Je viens de commencer un nouveau job. Rien à dire sur le boulot en
particulier, j'ai commencé depuis 4 jours, je ne me prononcerai pas avant d'avoir pris ma première danse ou d'avoir été couronnée de mes premiers lauriers.
Le sujet de cet article, c'est le trou du cul du monde, j'ai nommé : la banlieue.
Je dois aller travailler à Boissy Saint Léger. Je n'avais pas d'a priori, si ce n'est positif, tout ce que je connaissais de Boissy, c'était les serres d'orchidées. Boissy, pour moi, c'est 12 minutes de voiture, autant dire, la porte à côté. Mais, car bien entendu, rien n'est aussi simple, la voiture, c'est l'Homme qui l'utilise pour aller travailler et comme nous sommes des écolos convaincus, nous n'en avons qu'une.
Un petit coup d'oeil sur internet me fait découvrir qu'il existe :
1. un RER inaccessible pour moi car je devrais remonter sur Paris avec le métro, changer 2 fois et redescendre par le RER, total : 1 h 15 de trajet au bas mot.
2. des cars qui partent du terminus de ma ligne de métro et qui me déposent à 30 mètres de ma boite.
J'exulte, ha, ha, ha tous ces vauriens qui nous poluent la planète avec leur bagnole alors qu'il existe des transports. J'avais omis quelques paramètres : les cars ne respectent pas les horaires, il en passe un toutes les 20 mn, le départ ne se trouve pas forcément sur l'autre trottoir par rapport à l'arrivée, il n'est pas toujours inscrit leur destination, juste le numéro de la ligne.
Premier matin, je prend mon métro, j'en descend, je prend mon car, j'arrive avec 10 mn d'avance, je suis un winner ! Premier soir, l'Homme vient me chercher en voiture pour m'épargner de la fatigue.
Deuxième matin, je prend mon métro, j'en descend, je loupe mon car, j'arrive en courant à mon nouveau job, je philosophe, en courant, ce n'est pas en retard, c'est pas grave.
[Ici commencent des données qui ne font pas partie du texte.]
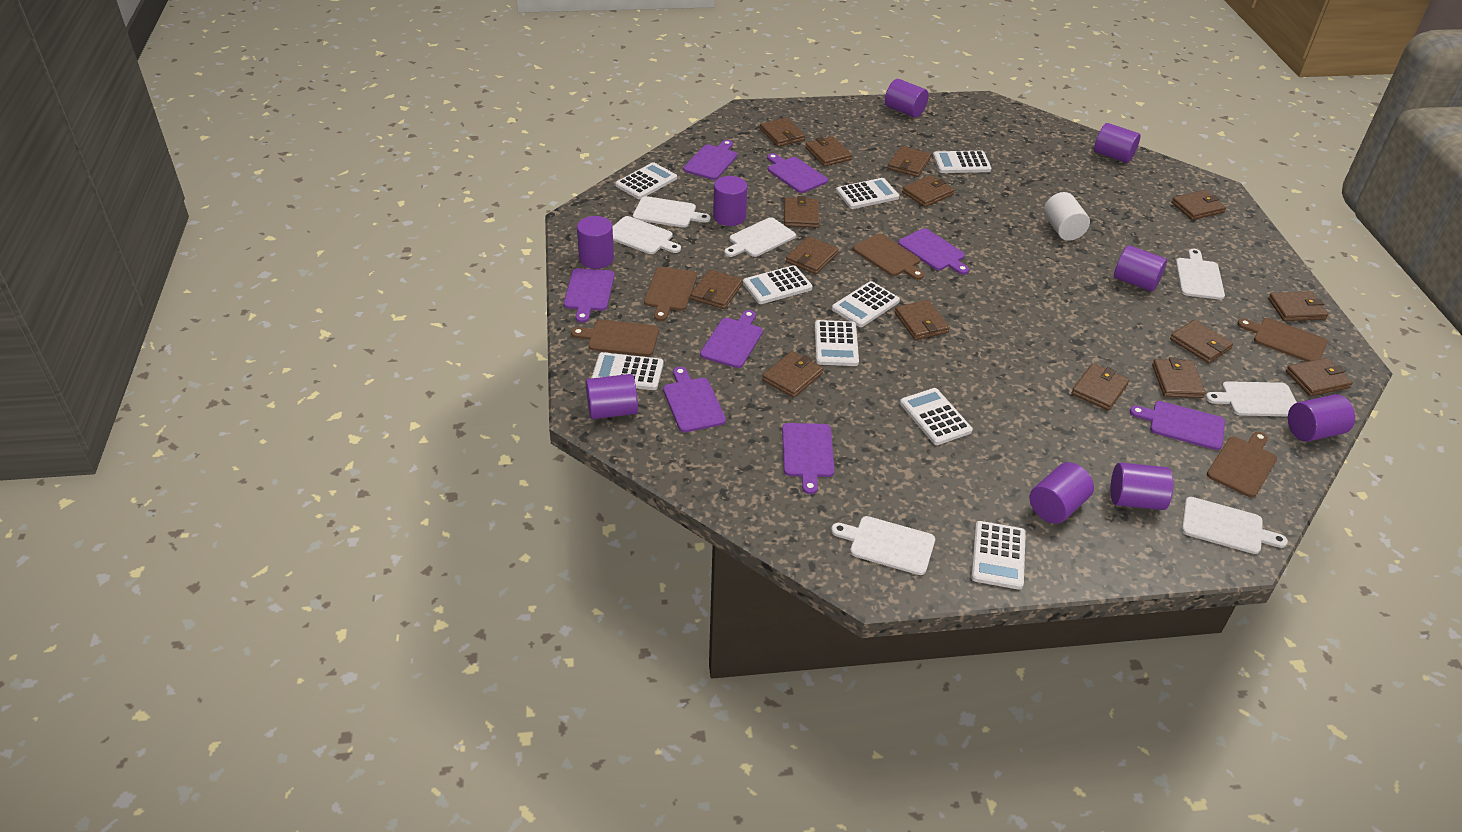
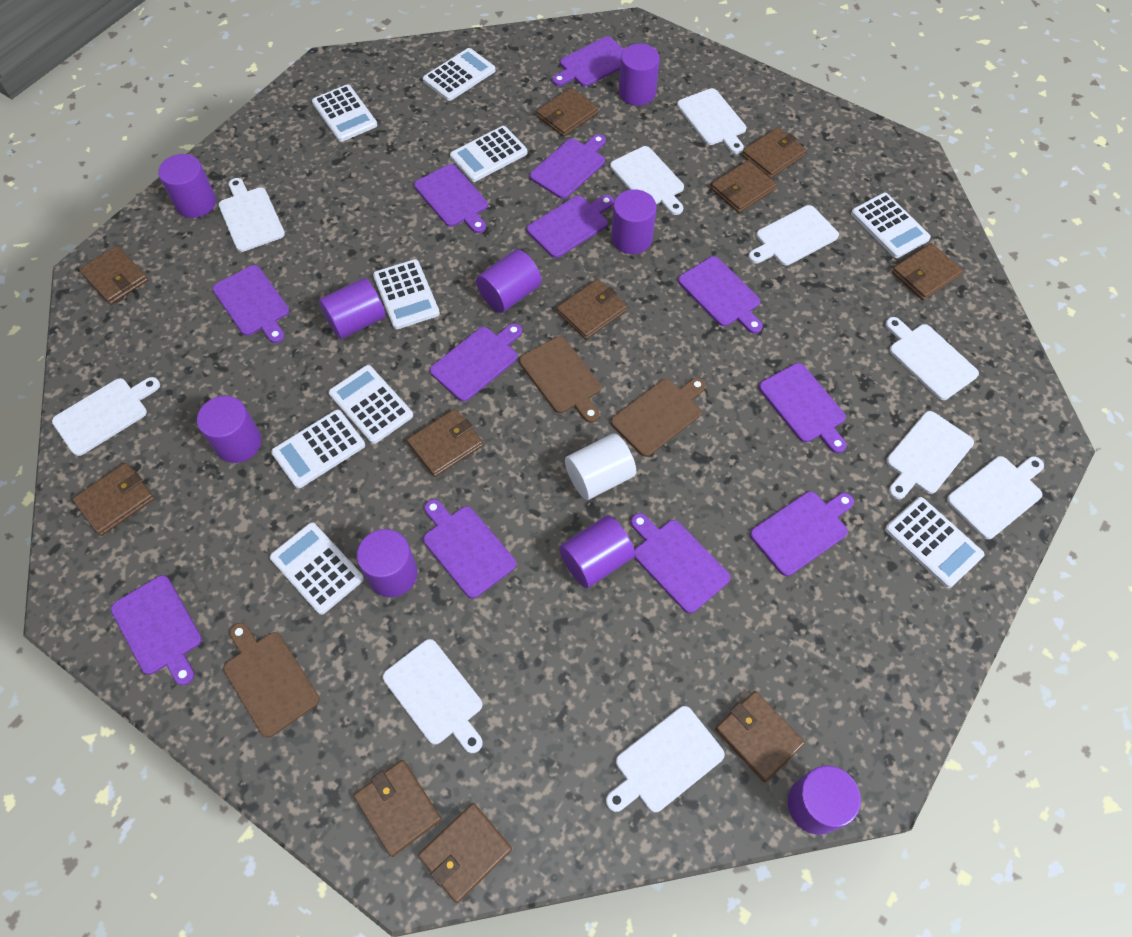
brown cutting board: 5 -> 3
brown wallet: 15 -> 11
purple cutting board: 8 -> 12
white cutting board: 7 -> 10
Deuxième soir, je traverse la rue (voir le paragraphe sur les trottoirs d'arrivée et départ), je cherche le numéro de ma ligne dans une file d'une dizaine de bus, c'est la plus loin bien sur. Je grimpe dans ce car qui démarre immédiatement, j'ai eu chaud, j'ai bien failli le manquer. Dès l'arrivée au bout de la rue, je regrette de ne pas l'avoir manqué, ce RONTUDJU de car tourne vers la droite, vers l'inconnu, loin de ma maison, et il file (car entre 2 arrêts de car, il y a de la distance). J'appuie pour demander l'arrêt, je déprime jusqu'à ce qu'il se décide à me déposer devant un restaurant appelé "Le Repos de la Montagne". Le Repos de la Montagne à Boissy Saint Léger ? On croit rêver. Je suis maintenant au dernier village avant le désert, il pleut, je n'ai plus de ticket, pas d'argent liquide. J'appelle l'Homme en lui disant que je vais être vachement en retard, que je vais devoir marcher beaucoup, il me console, il me dit qu'il part tout de suite et qu'il vient me retrouver. Et il le fait.
OK, OK, j'ai honte de moi, mais si je dois continuer à aller travailler à Boissy Saint Léger, je vais m'acheter une deuxième voiture.